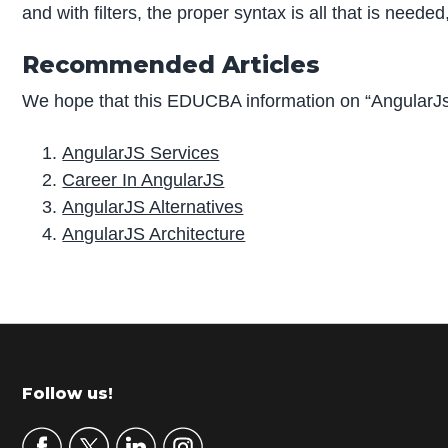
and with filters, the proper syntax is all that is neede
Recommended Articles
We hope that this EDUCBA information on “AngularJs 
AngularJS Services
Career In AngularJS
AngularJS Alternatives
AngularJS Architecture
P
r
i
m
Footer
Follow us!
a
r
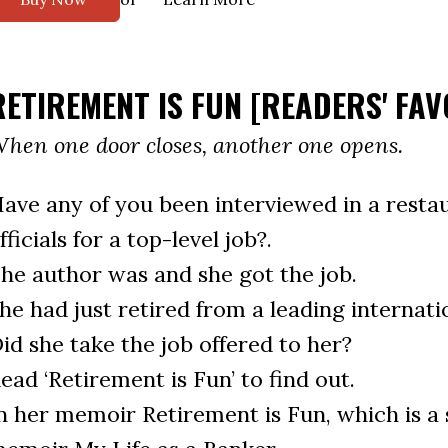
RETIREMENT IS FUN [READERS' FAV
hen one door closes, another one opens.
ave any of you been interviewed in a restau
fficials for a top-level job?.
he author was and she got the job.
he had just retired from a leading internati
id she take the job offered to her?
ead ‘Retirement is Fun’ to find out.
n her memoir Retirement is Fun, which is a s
========================================
What is required |
Please copy every line of text from the listing above word for word, leaving out the pictures.

Completed exercise |
and with filters, the proper syntax is all that is neede
Recommended Articles
We hope that this EDUCBA information on “AngularJs 
AngularJS Services
Career In AngularJS
AngularJS Alternatives
AngularJS Architecture
P
r
i
m
Footer
Follow us!
a
r
RETIREMENT IS FUN [READERS' FAV
hen one door closes, another one opens.
ave any of you been interviewed in a restau
fficials for a top-level job?.
he author was and she got the job.
he had just retired from a leading internati
id she take the job offered to her?
ead ‘Retirement is Fun’ to find out.
n her memoir Retirement is Fun, which is a s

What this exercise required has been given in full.